::: SOURCE EXCERPT :::

"Diana" is a song by English-Irish boy band One Direction from their third studio album Midnight Memories (2013). It was released on 18 November 2013, a week prior to the album's release.

The song debuted at number two on the Irish Singles Chart on 19 November 2013, the day after it was released; it was one of three One Direction songs in the top 10 that week, along with the album's title track "Midnight Memories" (number three) and "Story of My Life" (number six). One Direction performed the song on all two of their major concert tours: Where We Are Tour (2014) and On the Road Again Tour (2015).

:::

* TO BE DONE *
1. Reproduce the passage about "Diana" word for word, starting with "The song debuted" and going on through "Again Tour (2015).".
2. In the passage about "Diana", on what date was the song released?
Rely only on the passage about "Diana" and bring in nothing from elsewhere.

::: INFORMATION PROVIDED :::

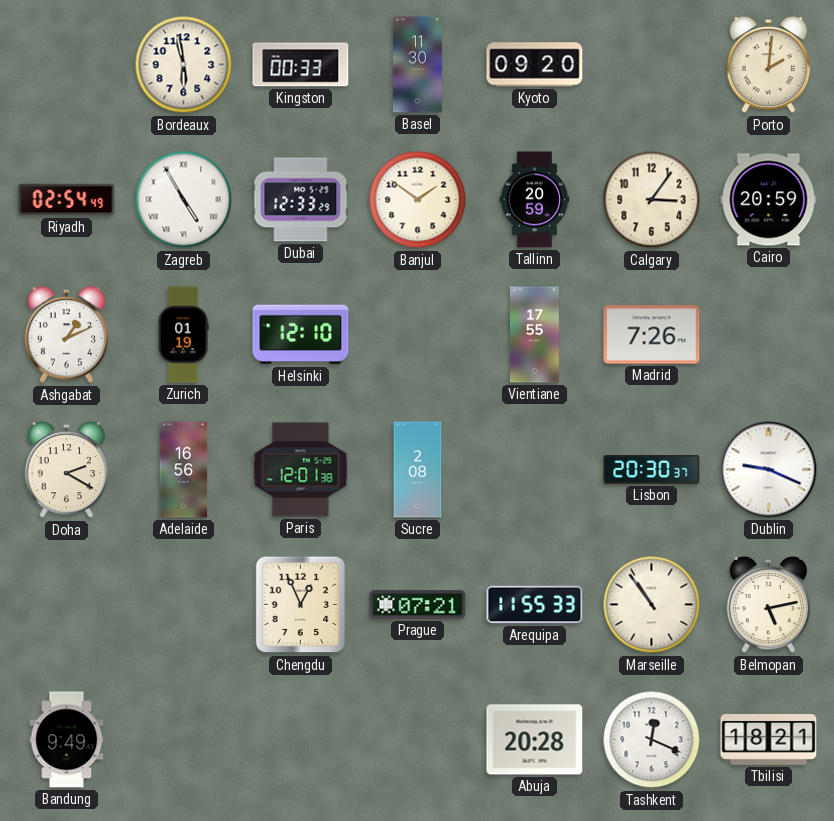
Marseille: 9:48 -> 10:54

:::

* OUTPUTS FOR THE TASKS *
1.
The song debuted at number two on the Irish Singles Chart on 19 November 2013, the day after it was released; it was one of three One Direction songs in the top 10 that week, along with the album's title track "Midnight Memories" (number three) and "Story of My Life" (number six). One Direction performed the song on all two of their major concert tours: Where We Are Tour (2014) and On the Road Again Tour (2015).

2. 18 November 2013